**EXCERPT**

- Opening Delimiter -

Tiger Woods, the Ryder Cup and Why He Should Still Compete
After Tiger Woods bombed at Firestone last week, shooting a 77 on Sunday to conclude a miserable 18-over-par weekend that stoked the “Tiger’s done!” calls, the hounds hit their keyboards and the airwaves.
Write him off, it’s over. No way he’s even going to make the cut at the PGA. And forget about the Ryder Cup. He stinks, he’s not one of the U.S.’s 12 best guys. He can’t win anymore.
Any of you who share those same feelings, you may be right. Maybe. Tiger Woods may never win another Major; he may win a couple Bob Hope’s and call it a career. Fact is, none of us know for sure. So I’m not saying you’re wrong; I’m just saying it’s shortsighted.
We all know Woods is playing the worst golf of his career right now, and it’s not all that surprising. Tiger is the only one who is surprised, and he’s not even surprised at the outcome, just the timing.
“To be honest with you, I thought I would have been playing poorly a little bit sooner, with all that’s going on,” Woods said Tuesday from Whistling Straits, the site of this week’s PGA Championship. “But somehow I’ve been able to play a little better than I thought for a stretch, and then it finally caught up with me last week.”

- Closing Delimiter -

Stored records
- Opening Delimiter -

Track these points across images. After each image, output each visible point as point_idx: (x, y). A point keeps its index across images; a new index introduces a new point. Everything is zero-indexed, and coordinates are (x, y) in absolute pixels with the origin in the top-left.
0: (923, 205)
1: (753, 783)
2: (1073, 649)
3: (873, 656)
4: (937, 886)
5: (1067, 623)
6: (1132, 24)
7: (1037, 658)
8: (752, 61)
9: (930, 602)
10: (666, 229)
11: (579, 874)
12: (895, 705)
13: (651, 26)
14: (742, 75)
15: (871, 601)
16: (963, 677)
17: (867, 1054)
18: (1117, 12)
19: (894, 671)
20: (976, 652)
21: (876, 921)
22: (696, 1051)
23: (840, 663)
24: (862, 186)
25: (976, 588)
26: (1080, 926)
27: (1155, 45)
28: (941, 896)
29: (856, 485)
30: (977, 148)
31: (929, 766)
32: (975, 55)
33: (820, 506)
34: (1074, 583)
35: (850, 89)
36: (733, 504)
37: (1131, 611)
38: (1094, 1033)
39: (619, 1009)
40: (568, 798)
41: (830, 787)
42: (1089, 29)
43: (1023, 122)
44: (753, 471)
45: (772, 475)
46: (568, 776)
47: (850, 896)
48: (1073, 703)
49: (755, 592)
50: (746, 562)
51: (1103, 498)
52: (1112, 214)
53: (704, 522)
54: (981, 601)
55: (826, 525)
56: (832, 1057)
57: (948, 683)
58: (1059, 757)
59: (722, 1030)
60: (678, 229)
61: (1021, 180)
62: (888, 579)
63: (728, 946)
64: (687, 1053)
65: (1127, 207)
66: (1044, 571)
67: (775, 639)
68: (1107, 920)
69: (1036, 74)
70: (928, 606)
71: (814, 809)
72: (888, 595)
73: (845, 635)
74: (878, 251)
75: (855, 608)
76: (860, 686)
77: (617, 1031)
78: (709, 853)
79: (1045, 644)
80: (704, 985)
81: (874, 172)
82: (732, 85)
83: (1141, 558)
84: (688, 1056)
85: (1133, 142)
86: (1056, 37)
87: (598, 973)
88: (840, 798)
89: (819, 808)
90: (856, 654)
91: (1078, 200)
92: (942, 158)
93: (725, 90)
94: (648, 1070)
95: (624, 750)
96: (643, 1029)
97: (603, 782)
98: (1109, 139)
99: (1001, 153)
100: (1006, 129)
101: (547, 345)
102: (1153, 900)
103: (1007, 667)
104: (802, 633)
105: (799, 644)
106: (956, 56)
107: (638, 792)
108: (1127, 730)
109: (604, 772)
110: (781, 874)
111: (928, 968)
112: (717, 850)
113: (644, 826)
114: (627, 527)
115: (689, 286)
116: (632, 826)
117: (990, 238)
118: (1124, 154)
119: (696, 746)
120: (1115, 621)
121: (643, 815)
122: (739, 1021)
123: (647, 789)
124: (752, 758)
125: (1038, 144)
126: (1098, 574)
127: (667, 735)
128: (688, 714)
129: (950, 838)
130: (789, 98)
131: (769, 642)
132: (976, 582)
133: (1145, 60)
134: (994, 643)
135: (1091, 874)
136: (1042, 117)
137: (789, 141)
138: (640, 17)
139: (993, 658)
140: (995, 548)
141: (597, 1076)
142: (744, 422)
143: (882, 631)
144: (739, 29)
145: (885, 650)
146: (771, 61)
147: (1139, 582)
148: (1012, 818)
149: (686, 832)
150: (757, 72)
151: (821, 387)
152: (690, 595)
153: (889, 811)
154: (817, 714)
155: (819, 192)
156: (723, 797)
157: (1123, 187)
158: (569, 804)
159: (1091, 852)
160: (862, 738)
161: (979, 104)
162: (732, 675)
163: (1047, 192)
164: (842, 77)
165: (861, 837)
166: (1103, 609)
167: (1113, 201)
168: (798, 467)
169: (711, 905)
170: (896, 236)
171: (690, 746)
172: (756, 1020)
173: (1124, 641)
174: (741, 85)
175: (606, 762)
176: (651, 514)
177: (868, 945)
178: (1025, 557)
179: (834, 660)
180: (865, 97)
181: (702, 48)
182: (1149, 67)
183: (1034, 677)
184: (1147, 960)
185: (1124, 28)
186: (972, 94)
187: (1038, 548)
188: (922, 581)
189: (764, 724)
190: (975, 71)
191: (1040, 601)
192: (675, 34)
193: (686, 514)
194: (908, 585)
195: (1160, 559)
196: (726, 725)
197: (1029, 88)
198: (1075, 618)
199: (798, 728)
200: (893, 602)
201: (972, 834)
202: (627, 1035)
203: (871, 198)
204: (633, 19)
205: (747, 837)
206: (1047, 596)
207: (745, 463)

- Closing Delimiter -
- Opening Delimiter -

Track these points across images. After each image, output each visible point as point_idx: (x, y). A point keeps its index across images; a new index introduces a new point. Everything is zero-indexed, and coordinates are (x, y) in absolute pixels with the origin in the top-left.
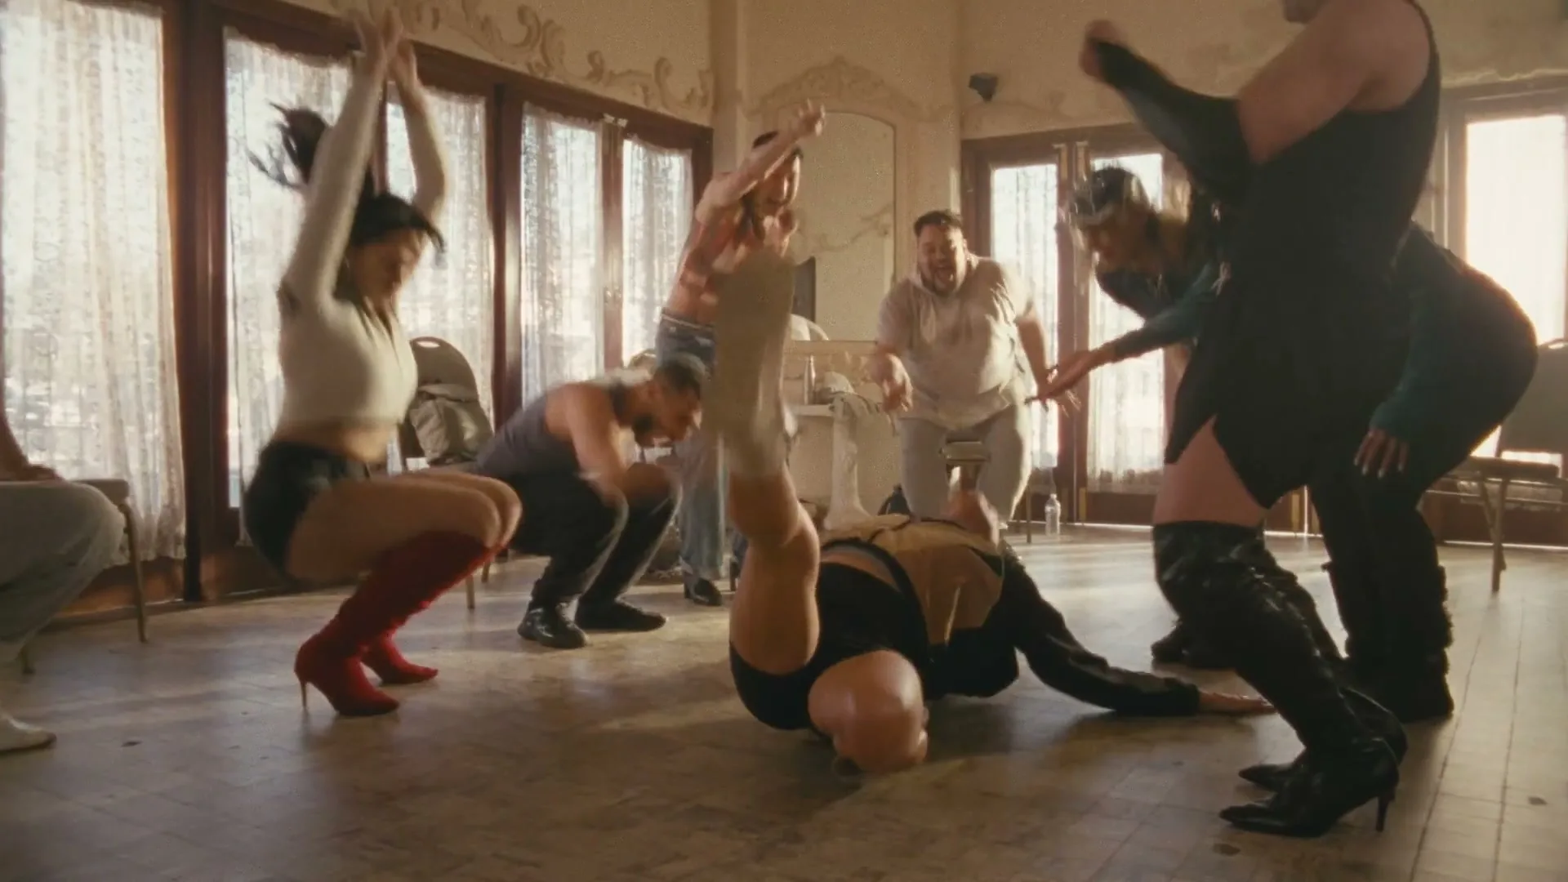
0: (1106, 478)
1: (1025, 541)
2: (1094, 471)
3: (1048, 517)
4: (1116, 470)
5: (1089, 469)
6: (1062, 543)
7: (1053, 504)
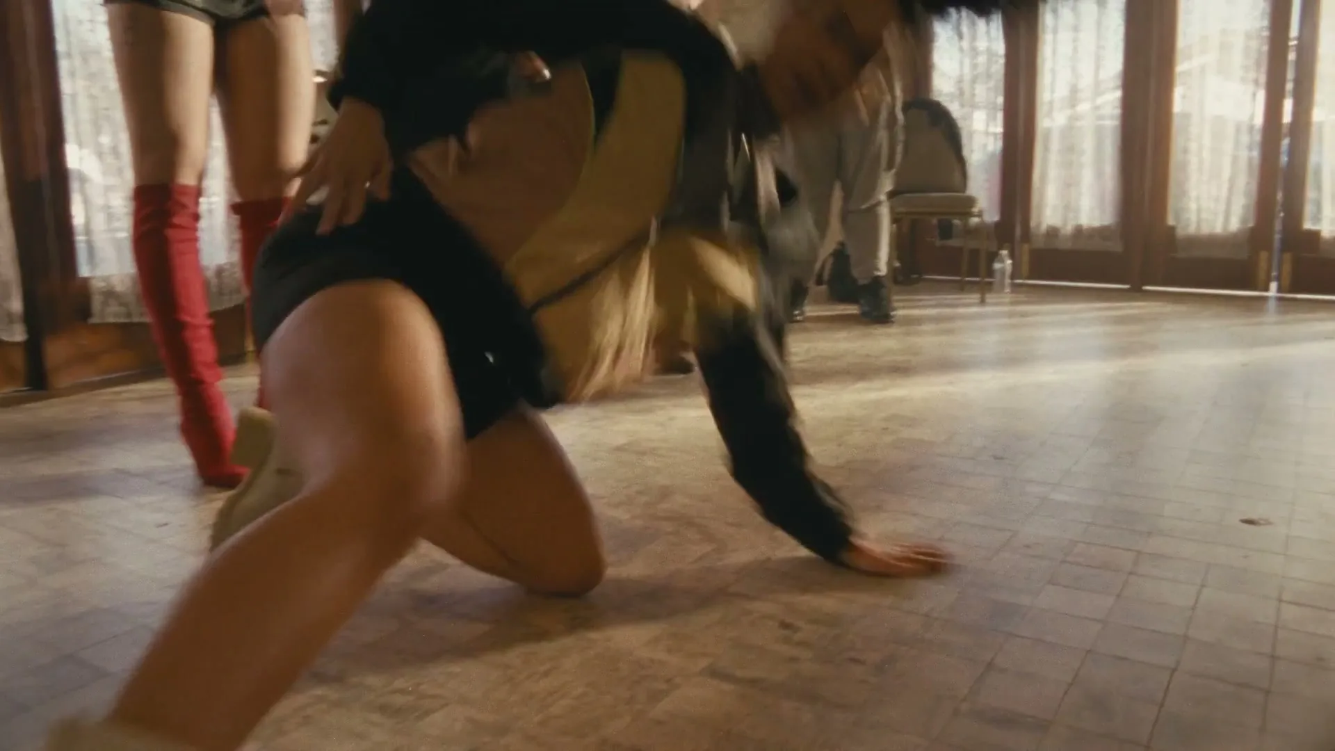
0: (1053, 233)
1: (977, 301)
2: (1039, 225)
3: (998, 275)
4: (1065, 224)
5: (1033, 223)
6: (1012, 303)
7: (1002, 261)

- Closing Delimiter -

**WHAT YOU NEED TO DO**
**a)** List every number that is written in digits in the Tiger Woods article.
**b)** Reproduce the stretch of the Tiger Woods article from "Write him off, it’s" through "can’t win anymore.", word for word.

**ACTIVITY ANSWERS**
**a)** 77, 18, 12

**b)**
Write him off, it’s over. No way he’s even going to make the cut at the PGA. And forget about the Ryder Cup. He stinks, he’s not one of the U.S.’s 12 best guys. He can’t win anymore.